Consigna del ejercicio:
Reproduce, por favor, sin cambio alguno el pasaje del fragmento sobre la espiritualidad, más abajo, que empieza con las palabras "Acceder a este" y termina con "de mi espíritu.".

Fragmento de la página:
----------------------------------------
Quien dice espiritual dice auto-referencial y universal. La espiritualidad permite descubrirme a mí mismo en la luz del Espíritu quien me rebasa por ser universal. Mi experiencia me lleva a la aprehensión de este espacio interior y me reúne conmigo mismo. Este hallazgo, capital porque vital, este encuentro con su yo profundo. ¿Cómo se efectúa o cómo organizarlo? ¿Mediante qué consejo exterior se puede abordar?
La búsqueda del saber esencial y de la liberación que ella brinda. Una sola respuesta se impone: si es verdad que todo tipo de pedagogía, de instrucción, de aprendizaje o de iniciación es útil y propicio, algunos dirían indispensable y necesario: el trabajo esencial es individual ; el trabajo sobre sí, expresión tan acertada para esta atención continua a sí, que se asemeja a una terapia de cirugía sutil, a saber, de auto-psicoterapia, que recoge, también, lo que antaño se llamó los ejercicios espirituales. Para asegurar ese trabajo sobre sí mismo hace falta que sea sostenido y aclarado por una actitud meditativa, contemplativa, de interioridad, para concientizar y poner en práctica esta responsabilidad que nos incumbe a cada uno como seres humanos para vivir individualmente la dimensión universal de la Humanidad inscrita en cada uno de nosotros. Solo mi propio espíritu puede encontrar y reconocer el Espíritu de las verdades expresadas en la Declaración Universal que nos hace falta leer y releer.
Acceder a este espacio interior donde estas evidencias se abren a nuestro espíritu depende de nuestra disposición y de nuestra voluntad, esta de gente de buena voluntad. Más que de un método, se trata aquí de una ciencia personal que es un arte y hay tantos caminos de artistas como hay de seres humanos. Siendo artista es mi manera de entrar en este espacio y de habitarlo, estoy curando las trabas y las limitaciones que toda ciencia aportada e importada del exterior me obliga a seguir y me impone deber creer en ella. Aquí, solo el arte cura y quien encontró su arte está curado. Artista de mí mismo, siguiéndome a mí mismo, a esta inspiración que es la mía, así estoy curando la grieta en mí, producto de mi ignorancia al fin aclarada e iluminada definitivamente por la dimensión liberadora de lo Universal que surge en el seno mismo de mi espíritu.
----------------------------------------
Filas proporcionadas:

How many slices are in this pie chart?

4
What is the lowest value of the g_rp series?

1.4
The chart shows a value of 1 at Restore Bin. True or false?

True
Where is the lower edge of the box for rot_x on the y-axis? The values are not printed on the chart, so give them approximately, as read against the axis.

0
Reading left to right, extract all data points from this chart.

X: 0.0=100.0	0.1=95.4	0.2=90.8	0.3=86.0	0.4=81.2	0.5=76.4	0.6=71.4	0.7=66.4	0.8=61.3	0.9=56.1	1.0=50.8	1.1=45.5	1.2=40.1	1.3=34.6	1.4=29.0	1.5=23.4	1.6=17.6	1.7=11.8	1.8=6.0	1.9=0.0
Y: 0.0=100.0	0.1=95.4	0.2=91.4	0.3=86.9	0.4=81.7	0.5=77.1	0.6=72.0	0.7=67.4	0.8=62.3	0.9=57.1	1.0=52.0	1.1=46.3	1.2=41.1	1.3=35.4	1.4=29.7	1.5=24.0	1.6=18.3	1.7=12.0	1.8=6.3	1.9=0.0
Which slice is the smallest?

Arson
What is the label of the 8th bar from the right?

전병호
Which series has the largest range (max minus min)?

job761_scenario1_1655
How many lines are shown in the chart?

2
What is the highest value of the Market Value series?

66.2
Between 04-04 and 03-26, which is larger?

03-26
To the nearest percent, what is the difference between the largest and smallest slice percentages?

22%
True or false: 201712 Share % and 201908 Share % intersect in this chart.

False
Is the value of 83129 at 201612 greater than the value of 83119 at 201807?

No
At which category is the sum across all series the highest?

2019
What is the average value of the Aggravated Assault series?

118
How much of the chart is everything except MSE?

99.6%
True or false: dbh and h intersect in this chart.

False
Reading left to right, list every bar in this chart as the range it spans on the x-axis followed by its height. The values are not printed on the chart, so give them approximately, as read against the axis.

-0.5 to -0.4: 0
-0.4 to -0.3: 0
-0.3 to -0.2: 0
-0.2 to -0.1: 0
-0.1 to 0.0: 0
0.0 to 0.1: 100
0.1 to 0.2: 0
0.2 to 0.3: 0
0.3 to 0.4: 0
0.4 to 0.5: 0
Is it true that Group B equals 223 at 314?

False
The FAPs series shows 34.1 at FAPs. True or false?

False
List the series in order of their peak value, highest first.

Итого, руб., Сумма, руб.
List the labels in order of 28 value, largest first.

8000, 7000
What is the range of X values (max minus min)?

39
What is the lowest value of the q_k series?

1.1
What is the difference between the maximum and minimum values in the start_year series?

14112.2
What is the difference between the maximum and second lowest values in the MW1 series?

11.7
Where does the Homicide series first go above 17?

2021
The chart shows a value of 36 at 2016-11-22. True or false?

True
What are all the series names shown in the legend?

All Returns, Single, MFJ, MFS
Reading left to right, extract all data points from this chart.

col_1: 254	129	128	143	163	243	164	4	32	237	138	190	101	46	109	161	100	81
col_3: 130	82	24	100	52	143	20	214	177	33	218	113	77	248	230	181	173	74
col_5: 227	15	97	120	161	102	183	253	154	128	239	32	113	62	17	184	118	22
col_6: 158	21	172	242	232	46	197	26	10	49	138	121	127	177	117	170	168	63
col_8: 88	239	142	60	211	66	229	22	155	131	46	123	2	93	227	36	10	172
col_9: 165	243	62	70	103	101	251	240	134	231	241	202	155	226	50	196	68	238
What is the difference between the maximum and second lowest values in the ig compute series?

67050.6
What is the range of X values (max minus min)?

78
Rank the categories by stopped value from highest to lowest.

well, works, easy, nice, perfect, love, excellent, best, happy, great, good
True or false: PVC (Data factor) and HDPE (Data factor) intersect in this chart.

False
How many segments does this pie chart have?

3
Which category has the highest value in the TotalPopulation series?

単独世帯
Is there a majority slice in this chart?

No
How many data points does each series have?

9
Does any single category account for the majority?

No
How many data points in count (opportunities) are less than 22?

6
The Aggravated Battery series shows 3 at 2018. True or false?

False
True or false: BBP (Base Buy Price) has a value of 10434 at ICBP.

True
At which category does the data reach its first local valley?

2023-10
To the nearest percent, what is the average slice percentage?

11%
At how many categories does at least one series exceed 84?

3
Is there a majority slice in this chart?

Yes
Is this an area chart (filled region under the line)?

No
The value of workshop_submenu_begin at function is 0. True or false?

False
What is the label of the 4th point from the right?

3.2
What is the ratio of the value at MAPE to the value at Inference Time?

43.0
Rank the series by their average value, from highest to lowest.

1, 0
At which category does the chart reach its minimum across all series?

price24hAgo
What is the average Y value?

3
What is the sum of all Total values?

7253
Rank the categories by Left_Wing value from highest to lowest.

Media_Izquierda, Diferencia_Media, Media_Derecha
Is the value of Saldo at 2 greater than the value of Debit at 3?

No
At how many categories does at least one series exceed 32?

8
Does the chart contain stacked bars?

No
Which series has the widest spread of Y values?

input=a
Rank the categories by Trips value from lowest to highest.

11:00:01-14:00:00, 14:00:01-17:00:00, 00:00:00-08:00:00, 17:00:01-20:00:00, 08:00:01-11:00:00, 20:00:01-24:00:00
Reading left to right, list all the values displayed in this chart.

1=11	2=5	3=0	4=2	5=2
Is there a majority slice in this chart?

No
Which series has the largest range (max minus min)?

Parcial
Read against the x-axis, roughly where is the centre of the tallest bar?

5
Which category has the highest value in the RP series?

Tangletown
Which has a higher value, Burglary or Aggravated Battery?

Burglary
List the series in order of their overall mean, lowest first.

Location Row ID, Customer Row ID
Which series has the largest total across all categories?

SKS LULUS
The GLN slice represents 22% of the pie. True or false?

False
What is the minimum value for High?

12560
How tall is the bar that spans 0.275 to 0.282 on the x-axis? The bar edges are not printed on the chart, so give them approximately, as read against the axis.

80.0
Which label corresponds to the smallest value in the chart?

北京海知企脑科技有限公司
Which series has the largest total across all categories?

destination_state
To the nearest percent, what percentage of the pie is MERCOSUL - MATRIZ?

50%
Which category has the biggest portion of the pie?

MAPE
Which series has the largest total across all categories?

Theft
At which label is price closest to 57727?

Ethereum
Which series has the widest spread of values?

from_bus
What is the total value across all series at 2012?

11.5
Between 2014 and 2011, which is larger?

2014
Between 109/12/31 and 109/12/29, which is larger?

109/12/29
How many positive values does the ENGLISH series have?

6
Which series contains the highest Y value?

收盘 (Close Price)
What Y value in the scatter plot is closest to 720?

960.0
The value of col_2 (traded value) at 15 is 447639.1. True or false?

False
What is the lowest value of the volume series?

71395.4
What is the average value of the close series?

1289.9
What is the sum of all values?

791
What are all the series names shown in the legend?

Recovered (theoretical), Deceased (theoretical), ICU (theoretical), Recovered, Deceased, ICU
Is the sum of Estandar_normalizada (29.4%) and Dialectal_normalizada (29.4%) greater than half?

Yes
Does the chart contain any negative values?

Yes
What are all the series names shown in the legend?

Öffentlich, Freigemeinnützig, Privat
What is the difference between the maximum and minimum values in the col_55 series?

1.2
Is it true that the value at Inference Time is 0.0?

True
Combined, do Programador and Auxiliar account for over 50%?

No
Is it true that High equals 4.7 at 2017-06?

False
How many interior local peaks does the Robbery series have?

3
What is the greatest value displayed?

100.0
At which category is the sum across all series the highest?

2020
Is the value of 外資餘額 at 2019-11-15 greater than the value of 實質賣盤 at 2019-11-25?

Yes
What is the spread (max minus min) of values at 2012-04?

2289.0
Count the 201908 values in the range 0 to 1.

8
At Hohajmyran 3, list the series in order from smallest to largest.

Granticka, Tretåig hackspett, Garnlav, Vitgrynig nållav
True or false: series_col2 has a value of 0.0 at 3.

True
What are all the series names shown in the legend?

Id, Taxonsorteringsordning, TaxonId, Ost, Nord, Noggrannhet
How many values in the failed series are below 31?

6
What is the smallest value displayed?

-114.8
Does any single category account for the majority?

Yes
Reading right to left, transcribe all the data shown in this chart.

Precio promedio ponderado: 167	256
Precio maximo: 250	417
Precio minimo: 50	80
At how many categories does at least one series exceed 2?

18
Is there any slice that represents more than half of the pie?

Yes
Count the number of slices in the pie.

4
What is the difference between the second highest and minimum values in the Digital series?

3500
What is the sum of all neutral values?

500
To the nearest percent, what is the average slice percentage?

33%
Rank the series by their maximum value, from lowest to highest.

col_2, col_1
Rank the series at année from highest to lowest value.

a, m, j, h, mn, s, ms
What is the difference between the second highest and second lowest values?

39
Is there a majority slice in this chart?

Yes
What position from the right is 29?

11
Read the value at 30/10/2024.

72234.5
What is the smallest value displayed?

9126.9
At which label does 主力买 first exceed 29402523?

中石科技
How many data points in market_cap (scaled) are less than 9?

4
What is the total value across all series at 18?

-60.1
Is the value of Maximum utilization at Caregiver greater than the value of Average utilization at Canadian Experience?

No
----------------------------------------
Tu respuesta:
Acceder a este espacio interior donde estas evidencias se abren a nuestro espíritu depende de nuestra disposición y de nuestra voluntad, esta de gente de buena voluntad. Más que de un método, se trata aquí de una ciencia personal que es un arte y hay tantos caminos de artistas como hay de seres humanos. Siendo artista es mi manera de entrar en este espacio y de habitarlo, estoy curando las trabas y las limitaciones que toda ciencia aportada e importada del exterior me obliga a seguir y me impone deber creer en ella. Aquí, solo el arte cura y quien encontró su arte está curado. Artista de mí mismo, siguiéndome a mí mismo, a esta inspiración que es la mía, así estoy curando la grieta en mí, producto de mi ignorancia al fin aclarada e iluminada definitivamente por la dimensión liberadora de lo Universal que surge en el seno mismo de mi espíritu.